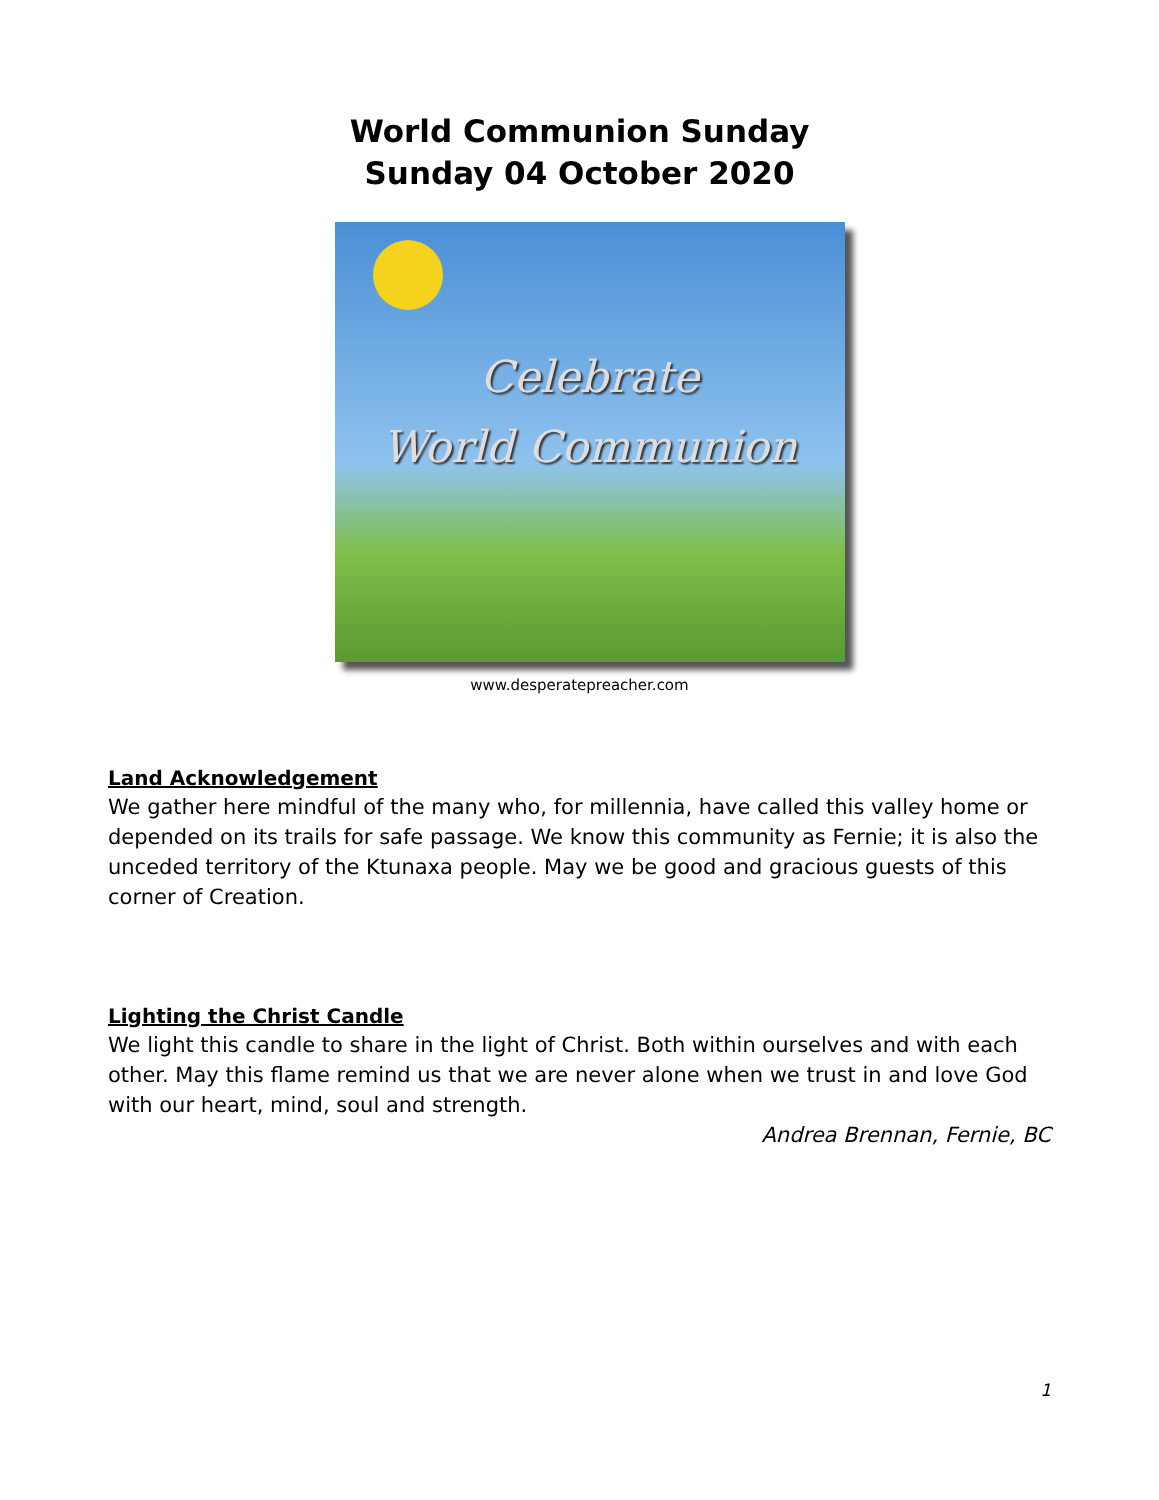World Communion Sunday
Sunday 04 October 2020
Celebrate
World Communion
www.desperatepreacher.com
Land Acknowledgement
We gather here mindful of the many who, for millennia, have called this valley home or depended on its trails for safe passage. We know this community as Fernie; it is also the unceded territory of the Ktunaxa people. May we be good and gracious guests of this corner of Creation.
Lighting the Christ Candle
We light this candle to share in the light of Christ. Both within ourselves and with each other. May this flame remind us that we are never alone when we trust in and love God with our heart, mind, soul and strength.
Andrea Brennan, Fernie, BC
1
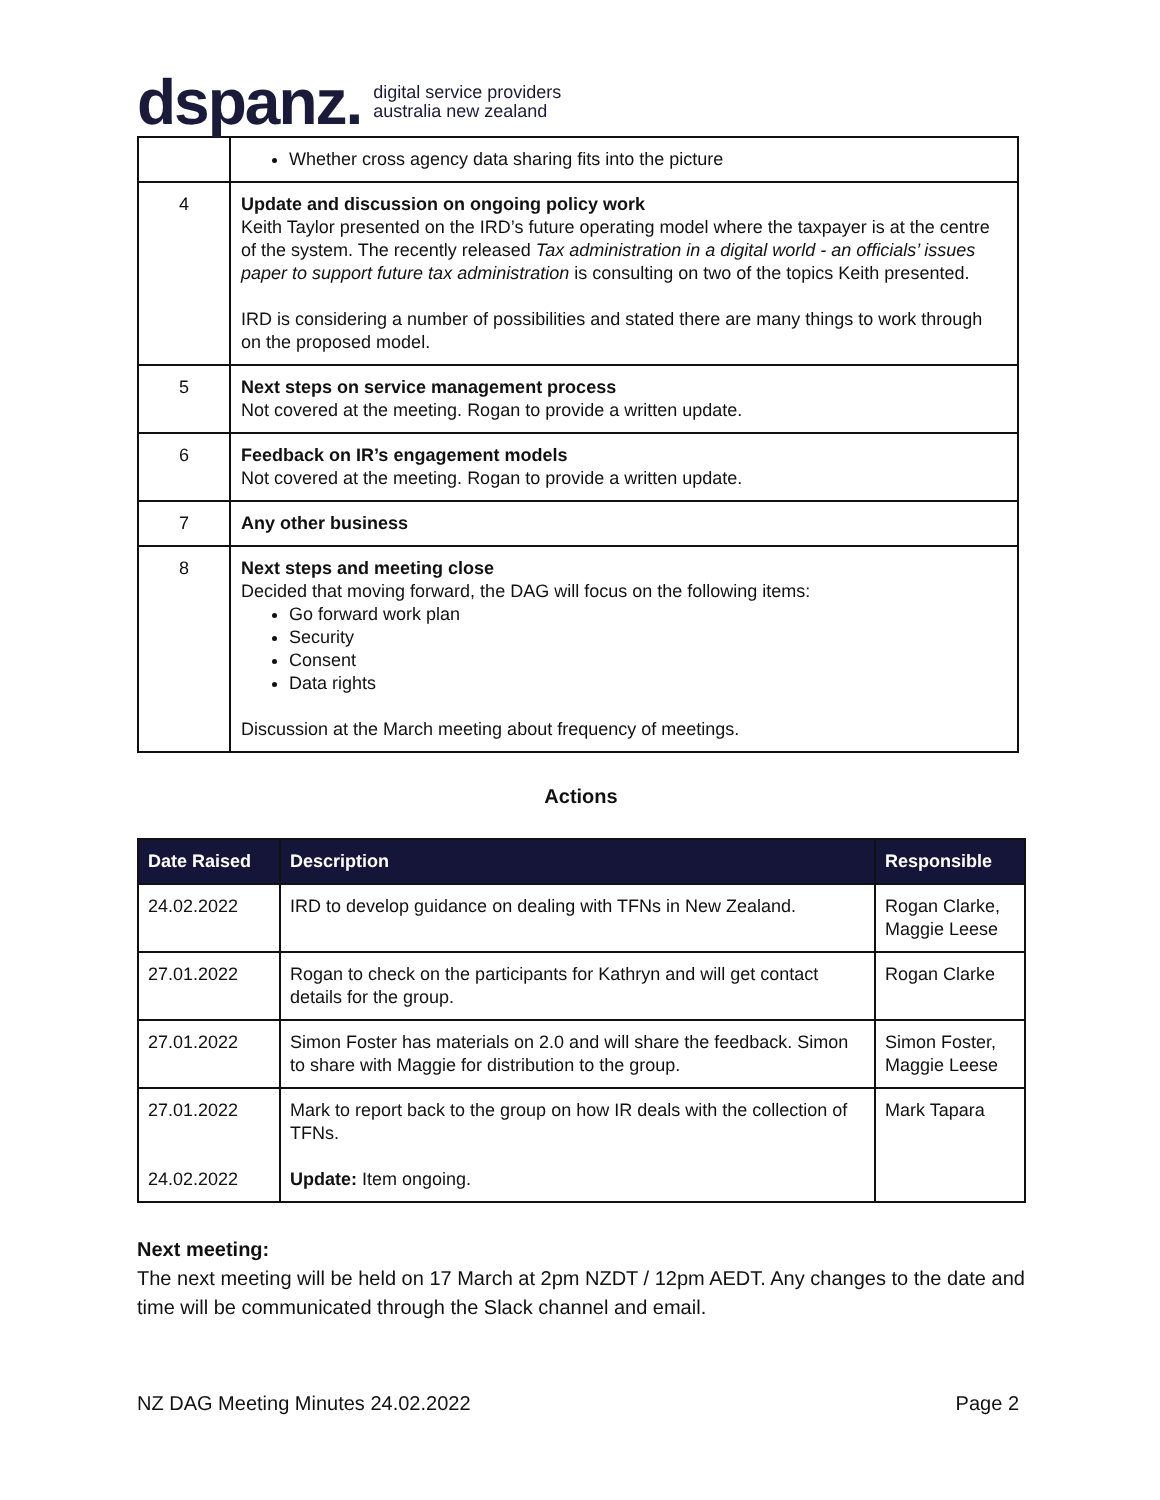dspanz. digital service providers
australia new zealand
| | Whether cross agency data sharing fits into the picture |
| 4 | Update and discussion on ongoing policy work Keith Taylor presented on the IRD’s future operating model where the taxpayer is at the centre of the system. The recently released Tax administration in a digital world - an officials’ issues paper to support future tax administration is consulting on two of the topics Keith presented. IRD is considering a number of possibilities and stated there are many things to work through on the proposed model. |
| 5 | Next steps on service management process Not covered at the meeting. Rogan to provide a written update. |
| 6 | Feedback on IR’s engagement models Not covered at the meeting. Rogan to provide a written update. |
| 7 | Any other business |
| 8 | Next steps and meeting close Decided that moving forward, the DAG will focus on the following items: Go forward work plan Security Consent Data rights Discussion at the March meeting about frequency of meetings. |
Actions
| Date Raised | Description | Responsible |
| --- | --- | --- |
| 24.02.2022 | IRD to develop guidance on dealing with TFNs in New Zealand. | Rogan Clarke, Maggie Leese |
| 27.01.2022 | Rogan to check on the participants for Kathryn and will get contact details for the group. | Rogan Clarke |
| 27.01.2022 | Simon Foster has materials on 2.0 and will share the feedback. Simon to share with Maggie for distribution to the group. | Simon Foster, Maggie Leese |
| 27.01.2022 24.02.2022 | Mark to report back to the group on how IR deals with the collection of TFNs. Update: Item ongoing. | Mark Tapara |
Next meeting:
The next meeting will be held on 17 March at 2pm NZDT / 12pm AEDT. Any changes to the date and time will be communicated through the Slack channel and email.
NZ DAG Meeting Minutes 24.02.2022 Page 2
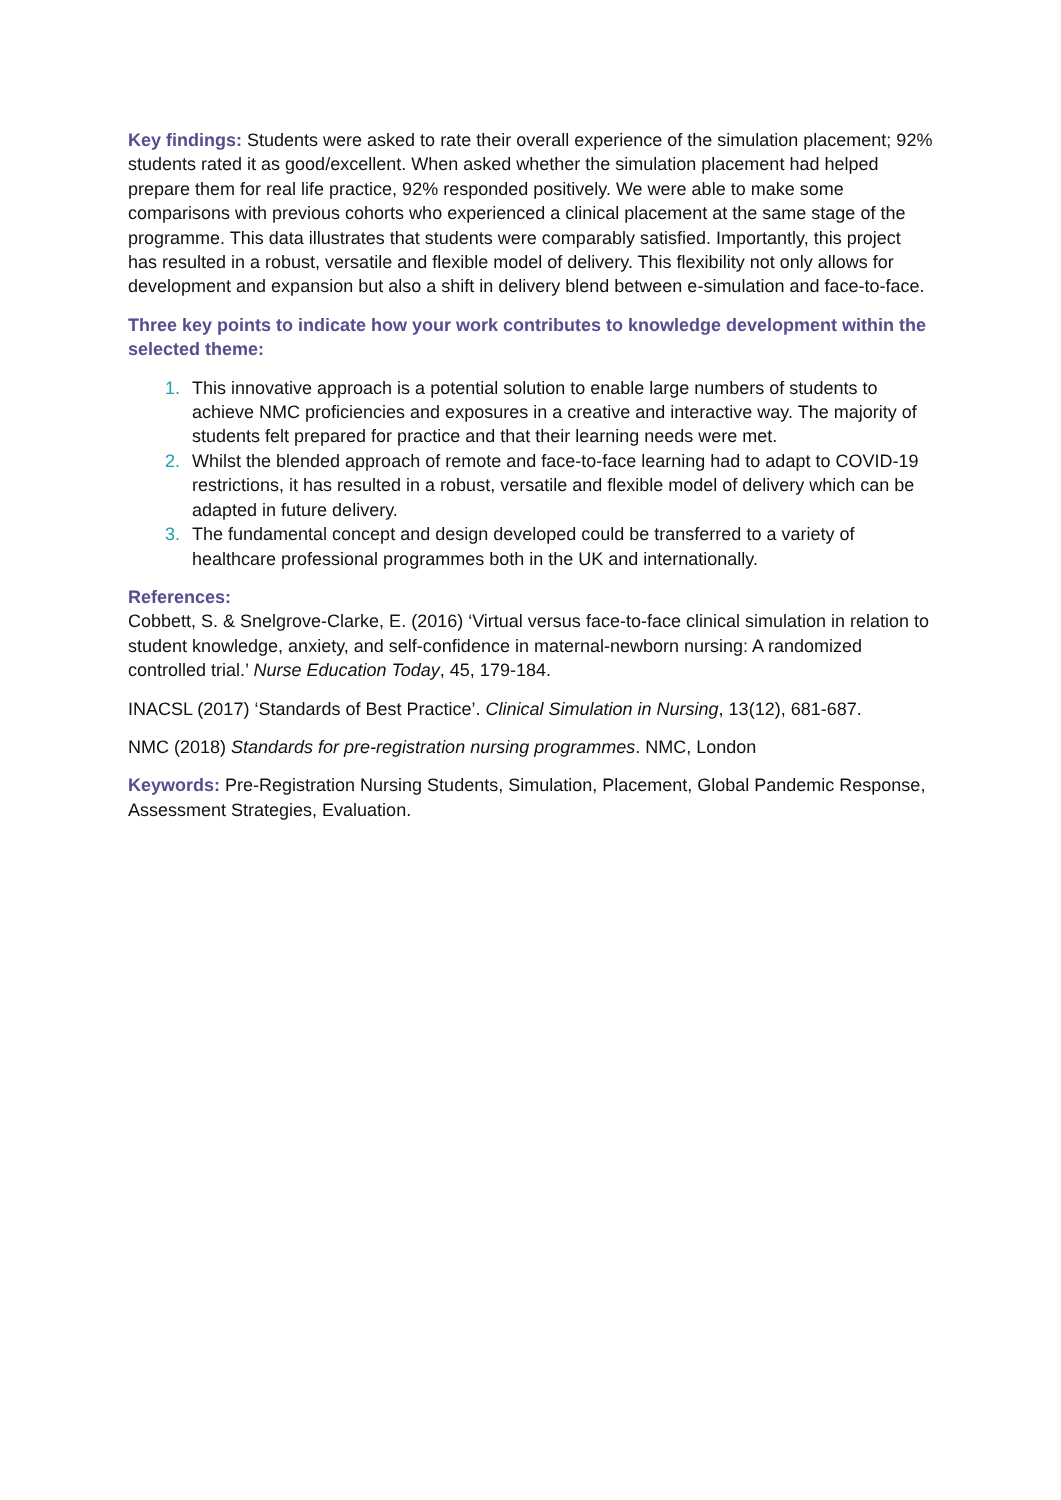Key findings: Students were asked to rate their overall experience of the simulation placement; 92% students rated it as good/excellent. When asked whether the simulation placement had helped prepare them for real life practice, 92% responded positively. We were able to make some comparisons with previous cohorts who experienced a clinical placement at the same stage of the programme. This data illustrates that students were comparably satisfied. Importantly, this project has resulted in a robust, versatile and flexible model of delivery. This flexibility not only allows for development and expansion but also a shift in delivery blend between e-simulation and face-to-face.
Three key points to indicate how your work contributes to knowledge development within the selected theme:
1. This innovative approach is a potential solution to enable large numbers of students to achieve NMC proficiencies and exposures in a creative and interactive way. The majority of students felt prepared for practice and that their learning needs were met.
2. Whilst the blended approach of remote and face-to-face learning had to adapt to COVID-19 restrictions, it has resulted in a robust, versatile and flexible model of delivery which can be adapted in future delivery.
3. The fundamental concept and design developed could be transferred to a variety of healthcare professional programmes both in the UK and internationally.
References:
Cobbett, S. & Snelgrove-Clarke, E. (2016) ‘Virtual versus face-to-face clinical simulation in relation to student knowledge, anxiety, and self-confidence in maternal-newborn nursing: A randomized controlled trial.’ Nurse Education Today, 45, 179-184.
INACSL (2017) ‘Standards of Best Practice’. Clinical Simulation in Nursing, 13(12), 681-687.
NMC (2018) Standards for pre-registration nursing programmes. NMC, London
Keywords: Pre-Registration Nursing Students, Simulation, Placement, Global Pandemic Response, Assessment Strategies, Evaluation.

= = = =

** Description of the task **
Look through the material above. Transcribe exactly the lines between the ones with "NZ DAG Meeting Minutes 24.02.2022 Page 2" and "Three key points", inclusive, and keep pictures out.

** Task result **
NZ DAG Meeting Minutes 24.02.2022 Page 2
Key findings: Students were asked to rate their overall experience of the simulation placement; 92% students rated it as good/excellent. When asked whether the simulation placement had helped prepare them for real life practice, 92% responded positively. We were able to make some comparisons with previous cohorts who experienced a clinical placement at the same stage of the programme. This data illustrates that students were comparably satisfied. Importantly, this project has resulted in a robust, versatile and flexible model of delivery. This flexibility not only allows for development and expansion but also a shift in delivery blend between e-simulation and face-to-face.
Three key points to indicate how your work contributes to knowledge development within the selected theme:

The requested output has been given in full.